Collected data
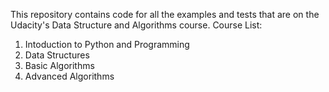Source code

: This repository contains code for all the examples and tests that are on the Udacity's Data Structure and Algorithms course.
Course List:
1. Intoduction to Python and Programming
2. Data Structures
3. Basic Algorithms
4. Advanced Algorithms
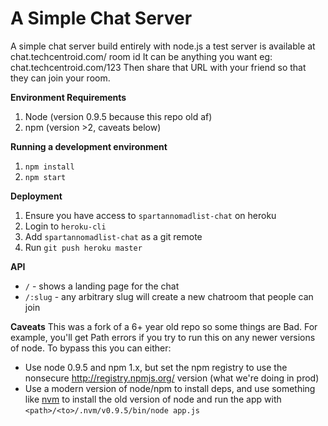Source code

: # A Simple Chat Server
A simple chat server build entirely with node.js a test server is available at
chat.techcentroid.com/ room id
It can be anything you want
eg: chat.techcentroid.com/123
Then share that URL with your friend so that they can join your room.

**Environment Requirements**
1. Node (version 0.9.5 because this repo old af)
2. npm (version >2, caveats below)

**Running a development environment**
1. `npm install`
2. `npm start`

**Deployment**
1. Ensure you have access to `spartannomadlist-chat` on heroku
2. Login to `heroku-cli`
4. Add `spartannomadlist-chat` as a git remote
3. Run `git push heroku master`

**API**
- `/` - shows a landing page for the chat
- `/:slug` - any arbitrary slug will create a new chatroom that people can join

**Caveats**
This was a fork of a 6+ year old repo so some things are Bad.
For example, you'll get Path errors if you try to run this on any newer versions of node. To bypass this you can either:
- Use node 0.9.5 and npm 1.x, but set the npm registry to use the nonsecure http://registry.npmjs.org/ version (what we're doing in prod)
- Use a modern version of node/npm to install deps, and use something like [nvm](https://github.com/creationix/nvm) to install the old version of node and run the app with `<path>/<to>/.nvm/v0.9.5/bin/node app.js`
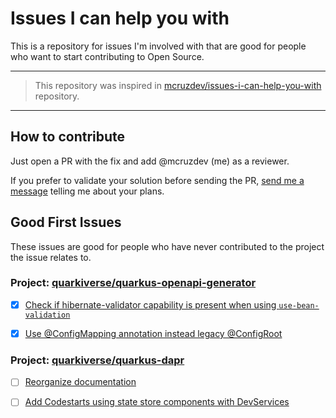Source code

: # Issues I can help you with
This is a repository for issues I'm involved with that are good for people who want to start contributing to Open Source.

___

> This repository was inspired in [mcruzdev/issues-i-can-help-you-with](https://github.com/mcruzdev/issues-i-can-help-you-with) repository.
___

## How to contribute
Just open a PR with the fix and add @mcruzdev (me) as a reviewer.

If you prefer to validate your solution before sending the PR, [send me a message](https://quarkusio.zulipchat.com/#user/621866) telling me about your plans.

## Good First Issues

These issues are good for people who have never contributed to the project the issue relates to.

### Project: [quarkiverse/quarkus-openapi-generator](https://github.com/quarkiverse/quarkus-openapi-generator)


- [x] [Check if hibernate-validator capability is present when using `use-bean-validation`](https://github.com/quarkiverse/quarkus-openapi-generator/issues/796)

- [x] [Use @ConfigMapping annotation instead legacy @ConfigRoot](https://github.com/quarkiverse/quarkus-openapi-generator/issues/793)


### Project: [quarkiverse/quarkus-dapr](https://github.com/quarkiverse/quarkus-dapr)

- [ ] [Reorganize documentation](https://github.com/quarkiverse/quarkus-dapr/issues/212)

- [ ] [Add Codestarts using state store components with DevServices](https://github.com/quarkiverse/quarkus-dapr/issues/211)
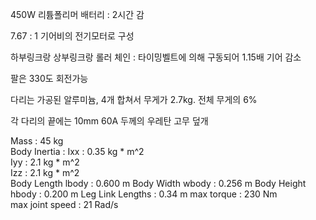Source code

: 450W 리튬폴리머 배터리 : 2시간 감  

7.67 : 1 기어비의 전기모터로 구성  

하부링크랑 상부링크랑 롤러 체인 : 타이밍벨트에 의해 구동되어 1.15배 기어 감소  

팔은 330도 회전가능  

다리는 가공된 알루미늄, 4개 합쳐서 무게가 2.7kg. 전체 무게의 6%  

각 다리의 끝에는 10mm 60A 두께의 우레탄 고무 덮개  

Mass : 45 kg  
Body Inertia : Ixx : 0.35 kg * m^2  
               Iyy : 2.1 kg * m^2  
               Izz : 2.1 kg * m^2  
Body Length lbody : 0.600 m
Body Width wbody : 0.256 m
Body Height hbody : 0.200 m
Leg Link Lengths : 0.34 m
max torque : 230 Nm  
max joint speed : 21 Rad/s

→ Task description
Apart from the pictures, every line above must be repeated exactly.

→ Solution for this task
Source code

: This repository contains code for all the examples and tests that are on the Udacity's Data Structure and Algorithms course.
Course List:
1. Intoduction to Python and Programming
2. Data Structures
3. Basic Algorithms
4. Advanced Algorithms
Source code

: # A Simple Chat Server
A simple chat server build entirely with node.js a test server is available at
chat.techcentroid.com/ room id
It can be anything you want
eg: chat.techcentroid.com/123
Then share that URL with your friend so that they can join your room.

**Environment Requirements**
1. Node (version 0.9.5 because this repo old af)
2. npm (version >2, caveats below)

**Running a development environment**
1. `npm install`
2. `npm start`

**Deployment**
1. Ensure you have access to `spartannomadlist-chat` on heroku
2. Login to `heroku-cli`
4. Add `spartannomadlist-chat` as a git remote
3. Run `git push heroku master`

**API**
- `/` - shows a landing page for the chat
- `/:slug` - any arbitrary slug will create a new chatroom that people can join

**Caveats**
This was a fork of a 6+ year old repo so some things are Bad.
For example, you'll get Path errors if you try to run this on any newer versions of node. To bypass this you can either:
- Use node 0.9.5 and npm 1.x, but set the npm registry to use the nonsecure http://registry.npmjs.org/ version (what we're doing in prod)
- Use a modern version of node/npm to install deps, and use something like [nvm](https://github.com/creationix/nvm) to install the old version of node and run the app with `<path>/<to>/.nvm/v0.9.5/bin/node app.js`
Source code

: # Issues I can help you with
This is a repository for issues I'm involved with that are good for people who want to start contributing to Open Source.

___

> This repository was inspired in [mcruzdev/issues-i-can-help-you-with](https://github.com/mcruzdev/issues-i-can-help-you-with) repository.
___

## How to contribute
Just open a PR with the fix and add @mcruzdev (me) as a reviewer.

If you prefer to validate your solution before sending the PR, [send me a message](https://quarkusio.zulipchat.com/#user/621866) telling me about your plans.

## Good First Issues

These issues are good for people who have never contributed to the project the issue relates to.

### Project: [quarkiverse/quarkus-openapi-generator](https://github.com/quarkiverse/quarkus-openapi-generator)


- [x] [Check if hibernate-validator capability is present when using `use-bean-validation`](https://github.com/quarkiverse/quarkus-openapi-generator/issues/796)

- [x] [Use @ConfigMapping annotation instead legacy @ConfigRoot](https://github.com/quarkiverse/quarkus-openapi-generator/issues/793)


### Project: [quarkiverse/quarkus-dapr](https://github.com/quarkiverse/quarkus-dapr)

- [ ] [Reorganize documentation](https://github.com/quarkiverse/quarkus-dapr/issues/212)

- [ ] [Add Codestarts using state store components with DevServices](https://github.com/quarkiverse/quarkus-dapr/issues/211)
Source code

: 450W 리튬폴리머 배터리 : 2시간 감  

7.67 : 1 기어비의 전기모터로 구성  

하부링크랑 상부링크랑 롤러 체인 : 타이밍벨트에 의해 구동되어 1.15배 기어 감소  

팔은 330도 회전가능  

다리는 가공된 알루미늄, 4개 합쳐서 무게가 2.7kg. 전체 무게의 6%  

각 다리의 끝에는 10mm 60A 두께의 우레탄 고무 덮개  

Mass : 45 kg  
Body Inertia : Ixx : 0.35 kg * m^2  
               Iyy : 2.1 kg * m^2  
               Izz : 2.1 kg * m^2  
Body Length lbody : 0.600 m
Body Width wbody : 0.256 m
Body Height hbody : 0.200 m
Leg Link Lengths : 0.34 m
max torque : 230 Nm  
max joint speed : 21 Rad/s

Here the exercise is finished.